▶ _Source_
┌────────

From: Florian Hahn <flo@fhahn.com>
Date: Wed, 10 Apr 2019 08:17:28 +0000 (+0000)
Subject: [VPLAN] Minor improvement to testing and debug messages.
X-Git-Tag: android-x86-9.0-r1~4869
X-Git-Url: http://git.osdn.net/view?a=commitdiff_plain;h=9928b761ce48e542888060ff81baacb636762293;p=android-x86%2Fexternal-llvm.git

[VPLAN] Minor improvement to testing and debug messages.

1. Use computed VF for stress testing.
2. If the computed VF does not produce vector code (VF smaller than 2), force VF to be 4.
3. Test vectorization of i64 data on AArch64 to make sure we generate VF != 4 (on X86 that was already tested on AVX).

└────────

▶ _Data section_
┌────────

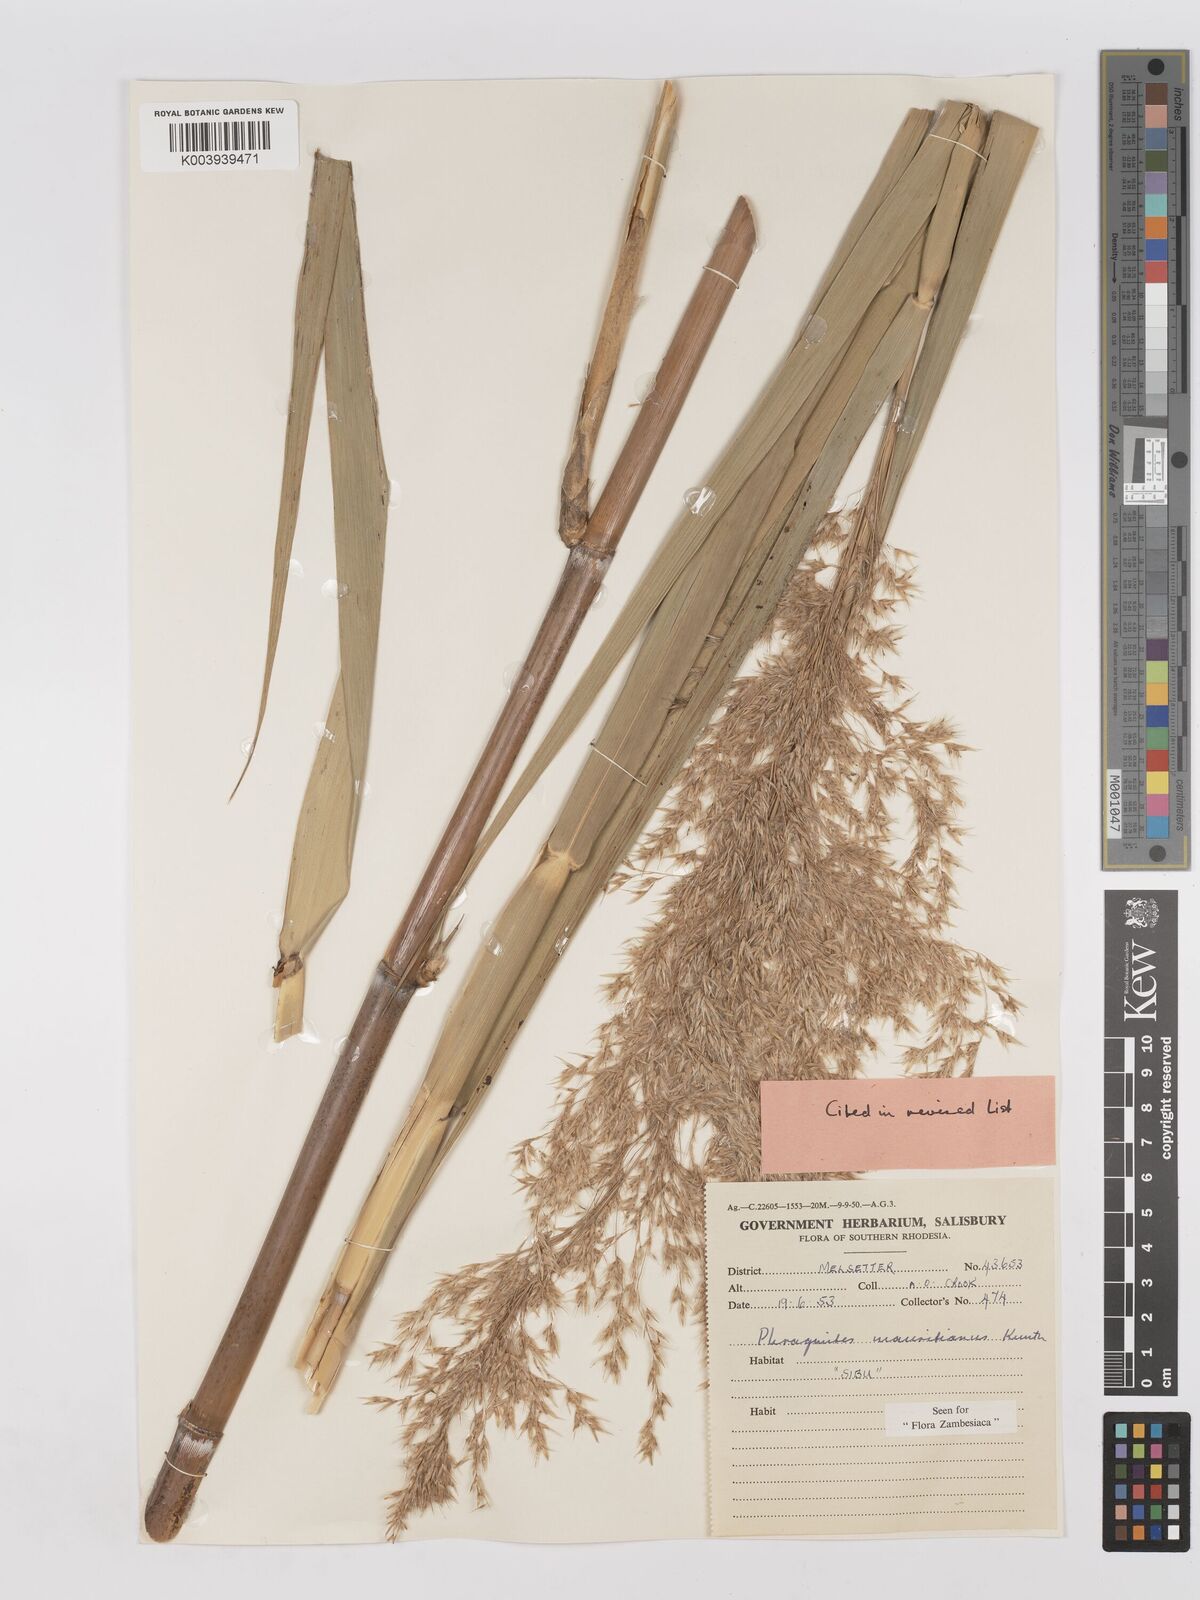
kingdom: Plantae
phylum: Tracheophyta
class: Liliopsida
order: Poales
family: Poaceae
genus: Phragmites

└────────
┌────────

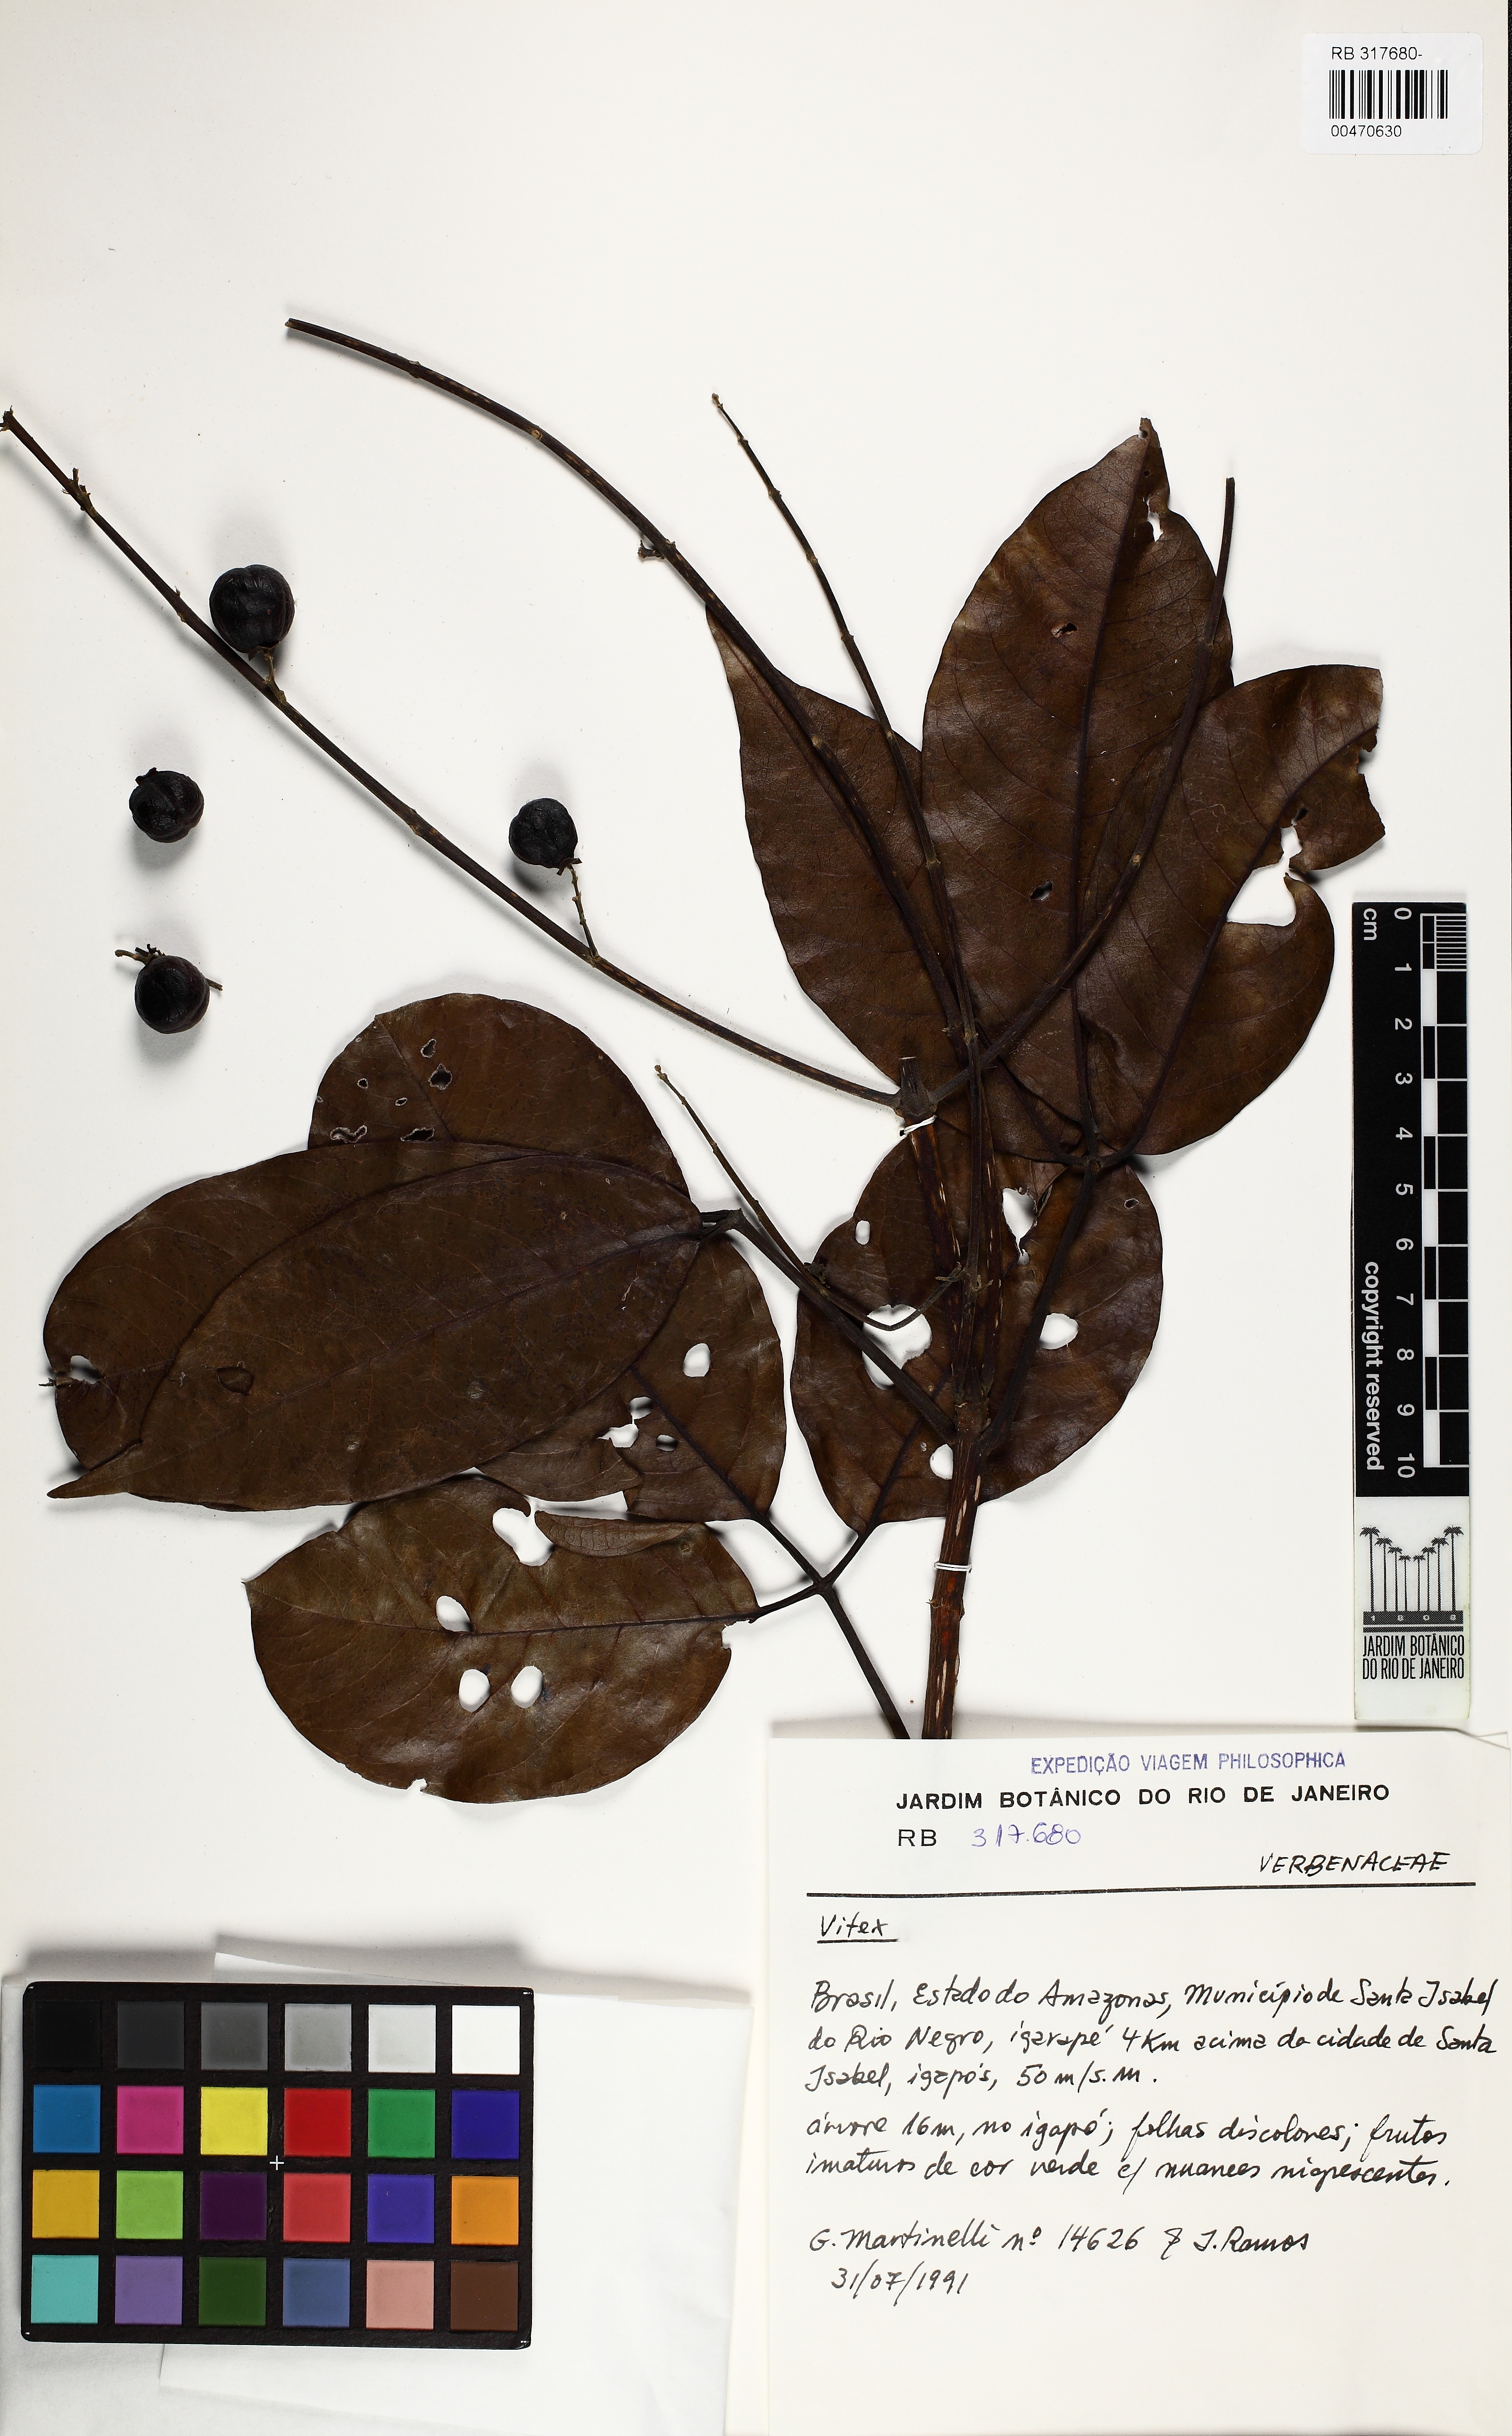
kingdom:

└────────

▶ _Exercise requirements_
1. Print the part of the commit message that opens with the words containing "Subject: [VPLAN] Minor" and closes with "for stress testing.".
2. Answer these questions about the commit message:
(a) Who is listed as the sender?
(b) If the computed VF doesn't produce vector code, what VF is forced?
(c) On which target is vectorization of i64 data tested?
3. Continue the commit message about the VPlan testing changes from its last sentence.
The lines have nothing to do with this work.

▶ _Final answers_
1.
Subject: [VPLAN] Minor improvement to testing and debug messages.
X-Git-Tag: android-x86-9.0-r1~4869
X-Git-Url: http://git.osdn.net/view?a=commitdiff_plain;h=9928b761ce48e542888060ff81baacb636762293;p=android-x86%2Fexternal-llvm.git

[VPLAN] Minor improvement to testing and debug messages.

1. Use computed VF for stress testing.

2.
(a) Florian Hahn
(b) 4
(c) AArch64

3.
Patch by Francesco Petrogalli <francesco.petrogalli@arm.com>

Differential Revision: https://reviews.llvm.org/D59952

git-svn-id: https://llvm.org/svn/llvm-project/llvm/trunk@358056 91177308-0d34-0410-b5e6-96231b3b80d8
---

diff --git a/lib/Transforms/Vectorize/LoopVectorize.cpp b/lib/Transforms/Vectorize/LoopVectorize.cpp
index 7f16d96e71c..5612e956794 100644
--- a/lib/Transforms/Vectorize/LoopVectorize.cpp
+++ b/lib/Transforms/Vectorize/LoopVectorize.cpp
@@ -6117,17 +6117,20 @@ LoopVectorizationPlanner::planInVPlanNativePath(bool OptForSize,
     // If the user doesn't provide a vectorization factor, determine a
     // reasonable one.
     if (!UserVF) {
-      // We set VF to 4 for stress testing.
-      if (VPlanBuildStressTest)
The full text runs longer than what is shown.